Postal de fin de siglo. Poesía colombiana actual
Selección y notas de M. Cristina Oramas. Presentación de Oscar Collazos
Kolibro Editores. Bogotá, 1991.

 

Esta selección de poetas que están ya en la base tres o a punto de alcanzarla, llega al público con una pésima noticia en la dedicatoria: "el asesinato del poeta y periodista Julio Daniel Chaparro". En la presentación del volumen, Oscar Collazos señala dos cosas que resaltan: 1) "reconocer el acento más o menos común de una generación de poetas que ha estado cerca de la mejor lírica contemporánea" y que 2) "estas postales recuperan la memoria y dan su ‘palabra en el tiempo’ a través de la deseable intemporalidad del poema". 

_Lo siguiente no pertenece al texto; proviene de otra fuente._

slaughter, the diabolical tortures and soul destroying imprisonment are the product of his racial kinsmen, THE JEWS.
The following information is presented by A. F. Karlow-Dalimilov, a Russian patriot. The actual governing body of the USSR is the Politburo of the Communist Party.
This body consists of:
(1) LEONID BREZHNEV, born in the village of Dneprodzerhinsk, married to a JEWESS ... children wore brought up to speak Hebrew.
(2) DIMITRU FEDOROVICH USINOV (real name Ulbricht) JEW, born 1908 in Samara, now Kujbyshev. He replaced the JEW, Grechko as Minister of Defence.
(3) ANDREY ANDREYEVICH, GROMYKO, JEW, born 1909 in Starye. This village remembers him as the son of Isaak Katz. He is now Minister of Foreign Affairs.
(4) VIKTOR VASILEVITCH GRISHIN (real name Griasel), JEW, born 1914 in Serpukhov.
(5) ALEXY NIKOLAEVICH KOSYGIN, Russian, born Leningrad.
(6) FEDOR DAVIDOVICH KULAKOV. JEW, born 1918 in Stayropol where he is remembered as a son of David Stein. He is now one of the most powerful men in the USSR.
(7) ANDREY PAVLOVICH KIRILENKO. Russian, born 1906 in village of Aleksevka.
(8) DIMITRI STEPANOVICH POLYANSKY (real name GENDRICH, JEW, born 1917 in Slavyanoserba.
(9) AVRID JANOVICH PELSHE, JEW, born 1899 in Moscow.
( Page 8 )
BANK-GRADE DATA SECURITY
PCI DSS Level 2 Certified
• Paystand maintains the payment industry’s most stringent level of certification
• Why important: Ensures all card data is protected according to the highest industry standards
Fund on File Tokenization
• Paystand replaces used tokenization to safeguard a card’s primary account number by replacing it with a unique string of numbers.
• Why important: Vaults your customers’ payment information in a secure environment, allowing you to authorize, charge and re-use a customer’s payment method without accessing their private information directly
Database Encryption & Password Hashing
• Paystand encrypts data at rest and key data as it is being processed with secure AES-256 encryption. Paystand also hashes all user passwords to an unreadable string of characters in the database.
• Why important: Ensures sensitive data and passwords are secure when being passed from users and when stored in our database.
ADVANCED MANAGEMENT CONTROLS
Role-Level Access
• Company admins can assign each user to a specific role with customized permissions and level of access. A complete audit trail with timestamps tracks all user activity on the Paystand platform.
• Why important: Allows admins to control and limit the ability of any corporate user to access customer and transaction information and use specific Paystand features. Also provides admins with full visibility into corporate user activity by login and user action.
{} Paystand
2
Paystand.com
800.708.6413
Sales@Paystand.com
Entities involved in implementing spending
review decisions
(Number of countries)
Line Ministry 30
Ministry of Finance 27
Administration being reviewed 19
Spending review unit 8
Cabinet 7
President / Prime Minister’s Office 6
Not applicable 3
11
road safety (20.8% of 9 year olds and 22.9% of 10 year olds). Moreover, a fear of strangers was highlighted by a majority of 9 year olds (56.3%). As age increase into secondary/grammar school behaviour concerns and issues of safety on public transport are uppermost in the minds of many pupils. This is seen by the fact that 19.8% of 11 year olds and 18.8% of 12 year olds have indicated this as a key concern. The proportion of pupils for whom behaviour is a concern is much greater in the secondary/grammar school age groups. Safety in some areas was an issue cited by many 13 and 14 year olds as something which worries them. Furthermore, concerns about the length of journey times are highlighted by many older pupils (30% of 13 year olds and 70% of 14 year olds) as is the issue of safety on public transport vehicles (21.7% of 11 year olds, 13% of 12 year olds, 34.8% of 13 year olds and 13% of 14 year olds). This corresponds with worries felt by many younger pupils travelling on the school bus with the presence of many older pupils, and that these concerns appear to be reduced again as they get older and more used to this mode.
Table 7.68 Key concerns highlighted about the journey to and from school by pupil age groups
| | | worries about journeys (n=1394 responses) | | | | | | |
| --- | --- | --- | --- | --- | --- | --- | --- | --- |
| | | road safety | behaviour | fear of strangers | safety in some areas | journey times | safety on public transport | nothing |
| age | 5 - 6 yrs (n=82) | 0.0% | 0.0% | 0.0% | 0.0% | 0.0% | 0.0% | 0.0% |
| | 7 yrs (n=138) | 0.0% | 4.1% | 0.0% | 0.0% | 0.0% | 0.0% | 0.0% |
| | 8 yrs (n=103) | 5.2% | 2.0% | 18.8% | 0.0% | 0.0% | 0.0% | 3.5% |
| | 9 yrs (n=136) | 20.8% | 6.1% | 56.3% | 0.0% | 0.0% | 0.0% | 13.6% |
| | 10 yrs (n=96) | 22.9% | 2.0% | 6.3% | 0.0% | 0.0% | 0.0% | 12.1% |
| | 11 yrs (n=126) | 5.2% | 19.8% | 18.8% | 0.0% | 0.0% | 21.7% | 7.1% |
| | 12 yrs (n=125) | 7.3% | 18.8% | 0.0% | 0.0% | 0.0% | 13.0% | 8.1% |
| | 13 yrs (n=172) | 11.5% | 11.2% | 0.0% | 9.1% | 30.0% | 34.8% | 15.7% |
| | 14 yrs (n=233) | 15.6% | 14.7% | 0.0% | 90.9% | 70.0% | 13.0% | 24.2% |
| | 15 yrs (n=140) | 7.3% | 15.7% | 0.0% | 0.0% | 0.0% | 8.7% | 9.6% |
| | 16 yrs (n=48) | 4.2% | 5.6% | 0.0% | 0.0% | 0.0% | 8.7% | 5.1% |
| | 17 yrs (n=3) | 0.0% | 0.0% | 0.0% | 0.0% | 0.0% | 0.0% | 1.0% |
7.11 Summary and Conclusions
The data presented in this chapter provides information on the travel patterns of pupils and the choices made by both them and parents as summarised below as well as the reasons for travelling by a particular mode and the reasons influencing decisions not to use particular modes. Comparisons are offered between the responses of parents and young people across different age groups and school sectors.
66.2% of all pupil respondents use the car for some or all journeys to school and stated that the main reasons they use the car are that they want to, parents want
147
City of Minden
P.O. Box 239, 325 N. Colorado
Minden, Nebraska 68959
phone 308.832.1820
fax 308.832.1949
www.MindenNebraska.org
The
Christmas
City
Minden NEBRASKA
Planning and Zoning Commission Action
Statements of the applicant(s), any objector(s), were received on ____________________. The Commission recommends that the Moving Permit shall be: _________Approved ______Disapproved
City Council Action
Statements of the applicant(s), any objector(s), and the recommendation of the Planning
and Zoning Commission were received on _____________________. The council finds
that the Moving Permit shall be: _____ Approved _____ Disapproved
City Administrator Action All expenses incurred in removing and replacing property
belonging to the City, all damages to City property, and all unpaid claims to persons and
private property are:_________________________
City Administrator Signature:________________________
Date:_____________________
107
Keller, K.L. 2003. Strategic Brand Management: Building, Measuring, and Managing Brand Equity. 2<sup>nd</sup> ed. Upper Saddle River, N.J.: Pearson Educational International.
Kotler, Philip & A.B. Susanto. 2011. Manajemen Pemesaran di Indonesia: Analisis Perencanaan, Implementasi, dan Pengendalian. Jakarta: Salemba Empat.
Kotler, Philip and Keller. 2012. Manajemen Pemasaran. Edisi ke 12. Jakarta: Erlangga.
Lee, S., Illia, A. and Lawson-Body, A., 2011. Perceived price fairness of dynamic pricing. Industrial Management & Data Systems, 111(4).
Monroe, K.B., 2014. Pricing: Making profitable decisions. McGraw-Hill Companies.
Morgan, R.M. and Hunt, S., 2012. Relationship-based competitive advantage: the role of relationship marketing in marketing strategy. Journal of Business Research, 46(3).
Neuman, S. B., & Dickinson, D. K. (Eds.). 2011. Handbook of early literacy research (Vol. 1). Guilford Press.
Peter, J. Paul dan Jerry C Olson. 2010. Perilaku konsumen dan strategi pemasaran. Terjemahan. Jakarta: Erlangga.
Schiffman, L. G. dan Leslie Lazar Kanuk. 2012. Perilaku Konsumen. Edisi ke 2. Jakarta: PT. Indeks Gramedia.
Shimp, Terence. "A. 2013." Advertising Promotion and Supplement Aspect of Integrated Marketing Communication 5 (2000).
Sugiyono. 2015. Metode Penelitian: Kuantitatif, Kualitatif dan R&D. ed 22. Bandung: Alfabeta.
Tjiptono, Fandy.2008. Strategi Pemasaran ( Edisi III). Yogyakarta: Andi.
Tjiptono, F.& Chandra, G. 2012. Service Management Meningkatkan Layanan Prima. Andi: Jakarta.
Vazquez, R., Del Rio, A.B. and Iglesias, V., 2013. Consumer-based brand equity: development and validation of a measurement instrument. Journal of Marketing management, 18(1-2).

Si cada poema tiene una anécdota (la de su propia escritura, para el caso), habría que endilgarle la conveniencia de volverla explícita. Virtud de redimirse, también, sin la venia del lector. Pasajeros de si mismos, los poemas pagan su tributo al tiempo sin mayores intereses. Son detectores no de experiencias inéditas de la "realidad", sino de aquéllas del lenguaje. Por lo tanto, la palabra tiene una especial reverberación cuando de propuestas se trata, como en el presente muestrario. Todos han publicado uno o más libros de poemas, lo que no significa que aminoren los escollos de una búsqueda que, entendida en su justo sentido, ha de ser permanente. Porque estos poetas siguen, pues, a la caza de la autoexpresión, pese a los buenos ejemplos que Eugenia Sánchez Nieto y Gustavo Adolfo Garcés nos ofrecen. En este último, nacido en Medellín en 1957, la línea ungarettiana (¿vía Juan Manuel Arango?) está viva para beneplácito del lector: 

Por la ventana
entra el viento
la lámpara
la silla
la mesa y yo
estamos en silencio
todos respiramos
el mismo aire
todos tenemos
el mismo aire
de misterio 

[La noche, pág. 40].

Para Eugenia Sánchez Nieto, bogotana y del 53, la palabra poética bien podría estar representada en esta especulación de las altas horas: 

¿Qué sonido es ese que se escucha en la noche?
Serán los muertos que algo
olvidaron y tratan de abrir la puerta
Será el viento que derribó el bronco árbol
O la joven indefensa que busca un lugar dónde dormir
Tal vez son los anómalos del 401
que no se cansan de hacer terapia de grupo
Será un animal que trata de hacer de esto un lugar decente
O será mi quebrantado corazón que no logra dominarse.
¿Qué sonido es ese que se escucha en la noche?
[...]
Tal vez son los indefensos del 401
a quienes tantas veces los visita el miedo
O será el animal que llevo dentro y lucha por salir. 

[Vigilia, págs. 34-35] 

En ambos casos la precisión verbal es un síntoma: "misterio" y reconocimiento de un cuerpo interno al que no le basta la razón para manifestarse. 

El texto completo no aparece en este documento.